The World of the Dead

March. In bed. Sick. Crawling out from under a two-day television and knitting binge. Writing this because of crappy (I do like it--but not all at once) television--what's on and the reception.

Channel 7--the best of the worst (in terms of reception), clear with intermittent jagged line. Soap opera with evil grandmother witch and small children who often speak in word bubbles, note especially the sound of the disappearing bubble and the dramatic irony. Channel 5--somewhat fuzzier, picture in and out. My favorite soap, the one with Vicky/Nicky, Jess/Tess, the mother daughter pair of multiple personalities--or more an evil twin kind of thing, the 'alters' getting into major trouble, the 'mains' having to straighten things out.

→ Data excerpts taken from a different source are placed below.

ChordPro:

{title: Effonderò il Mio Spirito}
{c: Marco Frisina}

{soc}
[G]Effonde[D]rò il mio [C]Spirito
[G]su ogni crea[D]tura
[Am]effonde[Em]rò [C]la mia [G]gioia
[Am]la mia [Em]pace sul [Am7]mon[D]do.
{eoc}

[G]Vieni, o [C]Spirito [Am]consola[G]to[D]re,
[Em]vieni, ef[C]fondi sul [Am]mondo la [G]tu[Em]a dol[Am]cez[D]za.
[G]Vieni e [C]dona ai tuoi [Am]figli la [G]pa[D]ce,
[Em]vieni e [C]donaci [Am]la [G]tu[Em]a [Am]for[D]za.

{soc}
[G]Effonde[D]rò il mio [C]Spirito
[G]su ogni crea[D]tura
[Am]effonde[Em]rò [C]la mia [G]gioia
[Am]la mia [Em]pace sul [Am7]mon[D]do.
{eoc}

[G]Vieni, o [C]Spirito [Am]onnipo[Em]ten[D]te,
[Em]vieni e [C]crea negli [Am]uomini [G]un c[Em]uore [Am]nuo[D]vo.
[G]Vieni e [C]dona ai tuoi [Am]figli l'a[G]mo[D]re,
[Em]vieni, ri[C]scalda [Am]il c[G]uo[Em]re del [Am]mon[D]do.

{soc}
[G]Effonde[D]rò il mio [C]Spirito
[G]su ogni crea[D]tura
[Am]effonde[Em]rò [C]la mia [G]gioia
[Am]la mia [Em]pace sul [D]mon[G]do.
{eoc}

On to prime time and Wife Swap. Stay-at-home family, home schooled in medieval culture with special attentions to dress and shoes and rutabagas and parsnips, meets kickass, cell phone owning, working and socializing 21st century family. Could the differences between the two families be any more extreme? "The man is king" versus "My man cleans." Next up on Super Nanny four unruly girls and one unruly sister/sister-in-law entertain with tears and jeers and hugs and potty training. Finally I shut down my television and what's left of my bubble gum brain with the tear jerker Miracle Workers during which children undergo life altering, sometimes lifesaving surgeries. Little Adrian, with a severe case of scoliosis, repaired, but not without keeping thousands of viewers in suspense as we wondered whether or not he'd be paralyzed after the surgery. 19-year-old Emily, with Tourette's, an electrode placed in her brain to ease the tics that make it difficult for her to do anything. Miracles. Absolutely. But for entertainment purposes? Folks across the country sit comfortably on their couches, watch from their beds, eat chips, Cheezits, ice cream, pepperoni sticks, as doctors take knife to child. It's o.k. because the viewers already know the outcome. These are miracles and only the miracle episodes are aired. But the not so lucky of the children--their episodes. Those don't get aired. Too sad for television. Too sad for entertainment

Front of sweater. Finished. Sleeve cast on. Stitch after stitch after stitch after stitch. Knitting through endless advertising in between endless television, the girls of L.A. Weight Loss telling me about how guys now look at them on the beach. Telling me that if they can do it, I can too. M&Ms floating to the tune of an Iron & Wine song, the one from the movie that I never saw. And the people who want to sell me furniture and Clorox wipes. I hope they get stuck under a trundle, the one I can buy for only $99. Or trapped in a dung smeared bathroom with nary a Clorox wipe to be found.

This. All of this. This means it's time to turn it off. Turn it off. Turn it off.

Turn it.

Off.

And reenter the world of the living.